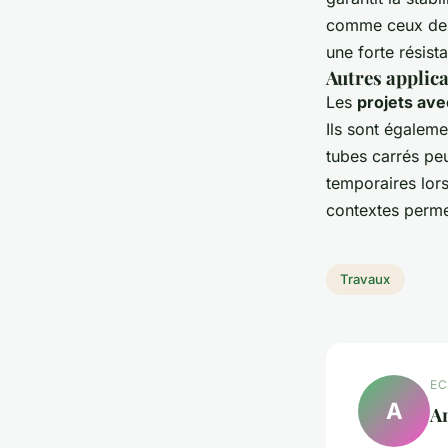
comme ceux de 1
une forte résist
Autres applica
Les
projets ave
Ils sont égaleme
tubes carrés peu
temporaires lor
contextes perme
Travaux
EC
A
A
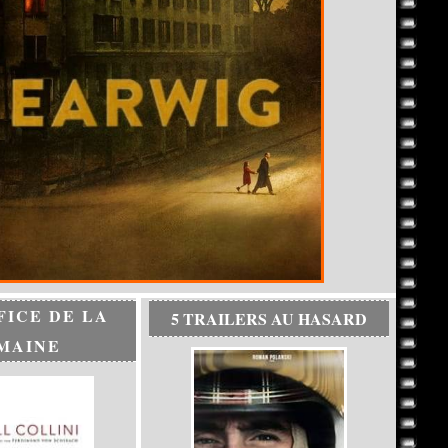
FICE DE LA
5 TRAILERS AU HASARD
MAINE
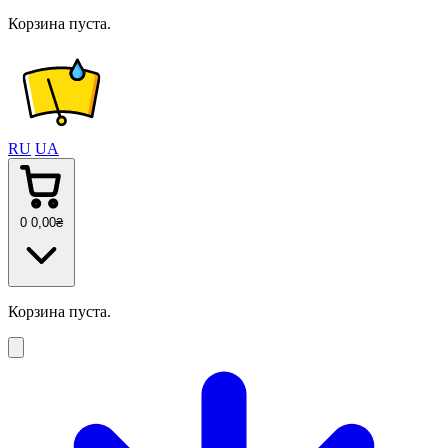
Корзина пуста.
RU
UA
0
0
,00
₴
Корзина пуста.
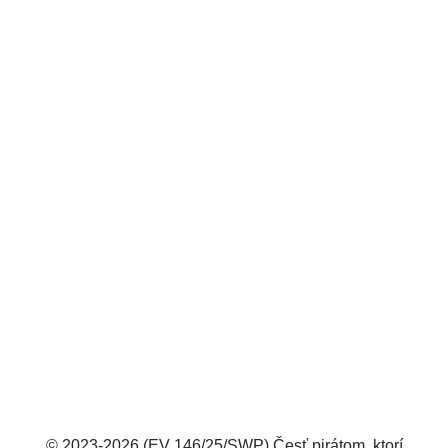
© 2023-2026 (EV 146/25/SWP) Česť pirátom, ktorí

### What you are asked to do
Please write out all of the lines above character for character, omitting the pictures.

### Exercise result
comme ceux de 1
une forte résist
Autres applica
Les
projets ave
Ils sont égaleme
tubes carrés peu
temporaires lor
contextes perme
Travaux
EC
A
A
FICE DE LA
5 TRAILERS AU HASARD
MAINE
Корзина пуста.
RU
UA
0
0
,00
₴
Корзина пуста.
© 2023-2026 (EV 146/25/SWP) Česť pirátom, ktorí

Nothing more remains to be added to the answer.